##### GIVEN DATA #####

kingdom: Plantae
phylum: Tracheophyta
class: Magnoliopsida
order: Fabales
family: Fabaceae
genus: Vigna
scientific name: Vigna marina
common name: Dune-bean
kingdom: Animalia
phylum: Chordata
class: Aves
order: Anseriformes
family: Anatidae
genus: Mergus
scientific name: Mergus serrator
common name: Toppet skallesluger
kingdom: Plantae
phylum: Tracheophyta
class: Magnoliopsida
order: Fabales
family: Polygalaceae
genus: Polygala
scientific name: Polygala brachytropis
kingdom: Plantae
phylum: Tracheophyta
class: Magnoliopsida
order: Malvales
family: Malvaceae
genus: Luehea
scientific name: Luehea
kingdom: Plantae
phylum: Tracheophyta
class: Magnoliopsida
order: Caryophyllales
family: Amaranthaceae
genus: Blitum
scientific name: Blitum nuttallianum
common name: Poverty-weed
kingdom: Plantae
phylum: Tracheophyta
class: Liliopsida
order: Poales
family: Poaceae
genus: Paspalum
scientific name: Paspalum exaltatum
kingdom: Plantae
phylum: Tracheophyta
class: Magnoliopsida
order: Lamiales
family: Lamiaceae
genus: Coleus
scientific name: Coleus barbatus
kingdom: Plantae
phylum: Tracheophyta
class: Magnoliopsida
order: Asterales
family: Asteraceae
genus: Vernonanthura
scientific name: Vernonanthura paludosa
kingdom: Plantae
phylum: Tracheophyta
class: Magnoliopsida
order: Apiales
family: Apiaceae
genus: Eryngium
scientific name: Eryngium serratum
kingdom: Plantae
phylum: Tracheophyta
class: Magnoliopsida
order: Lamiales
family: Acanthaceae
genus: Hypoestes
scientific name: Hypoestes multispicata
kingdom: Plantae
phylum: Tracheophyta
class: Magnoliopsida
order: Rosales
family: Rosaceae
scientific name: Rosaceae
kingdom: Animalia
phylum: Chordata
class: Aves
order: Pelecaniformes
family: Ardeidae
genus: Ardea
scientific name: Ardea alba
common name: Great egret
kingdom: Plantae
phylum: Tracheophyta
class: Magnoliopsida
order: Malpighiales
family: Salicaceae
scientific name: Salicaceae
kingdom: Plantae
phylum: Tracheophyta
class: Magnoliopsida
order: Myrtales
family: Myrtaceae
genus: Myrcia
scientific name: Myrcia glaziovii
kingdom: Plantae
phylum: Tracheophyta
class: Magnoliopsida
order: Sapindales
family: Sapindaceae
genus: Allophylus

#####

WHAT YOU SHOULD DO: Recast every line of all the rows above as a single numbered list, omitting any blank lines.

EXERCISE ANSWER:
1. kingdom: Plantae
2. phylum: Tracheophyta
3. class: Magnoliopsida
4. order: Fabales
5. family: Fabaceae
6. genus: Vigna
7. scientific name: Vigna marina
8. common name: Dune-bean
9. kingdom: Animalia
10. phylum: Chordata
11. class: Aves
12. order: Anseriformes
13. family: Anatidae
14. genus: Mergus
15. scientific name: Mergus serrator
16. common name: Toppet skallesluger
17. kingdom: Plantae
18. phylum: Tracheophyta
19. class: Magnoliopsida
20. order: Fabales
21. family: Polygalaceae
22. genus: Polygala
23. scientific name: Polygala brachytropis
24. kingdom: Plantae
25. phylum: Tracheophyta
26. class: Magnoliopsida
27. order: Malvales
28. family: Malvaceae
29. genus: Luehea
30. scientific name: Luehea
31. kingdom: Plantae
32. phylum: Tracheophyta
33. class: Magnoliopsida
34. order: Caryophyllales
35. family: Amaranthaceae
36. genus: Blitum
37. scientific name: Blitum nuttallianum
38. common name: Poverty-weed
39. kingdom: Plantae
40. phylum: Tracheophyta
41. class: Liliopsida
42. order: Poales
43. family: Poaceae
44. genus: Paspalum
45. scientific name: Paspalum exaltatum
46. kingdom: Plantae
47. phylum: Tracheophyta
48. class: Magnoliopsida
49. order: Lamiales
50. family: Lamiaceae
51. genus: Coleus
52. scientific name: Coleus barbatus
53. kingdom: Plantae
54. phylum: Tracheophyta
55. class: Magnoliopsida
56. order: Asterales
57. family: Asteraceae
58. genus: Vernonanthura
59. scientific name: Vernonanthura paludosa
60. kingdom: Plantae
61. phylum: Tracheophyta
62. class: Magnoliopsida
63. order: Apiales
64. family: Apiaceae
65. genus: Eryngium
66. scientific name: Eryngium serratum
67. kingdom: Plantae
68. phylum: Tracheophyta
69. class: Magnoliopsida
70. order: Lamiales
71. family: Acanthaceae
72. genus: Hypoestes
73. scientific name: Hypoestes multispicata
74. kingdom: Plantae
75. phylum: Tracheophyta
76. class: Magnoliopsida
77. order: Rosales
78. family: Rosaceae
79. scientific name: Rosaceae
80. kingdom: Animalia
81. phylum: Chordata
82. class: Aves
83. order: Pelecaniformes
84. family: Ardeidae
85. genus: Ardea
86. scientific name: Ardea alba
87. common name: Great egret
88. kingdom: Plantae
89. phylum: Tracheophyta
90. class: Magnoliopsida
91. order: Malpighiales
92. family: Salicaceae
93. scientific name: Salicaceae
94. kingdom: Plantae
95. phylum: Tracheophyta
96. class: Magnoliopsida
97. order: Myrtales
98. family: Myrtaceae
99. genus: Myrcia
100. scientific name: Myrcia glaziovii
101. kingdom: Plantae
102. phylum: Tracheophyta
103. class: Magnoliopsida
104. order: Sapindales
105. family: Sapindaceae
106. genus: Allophylus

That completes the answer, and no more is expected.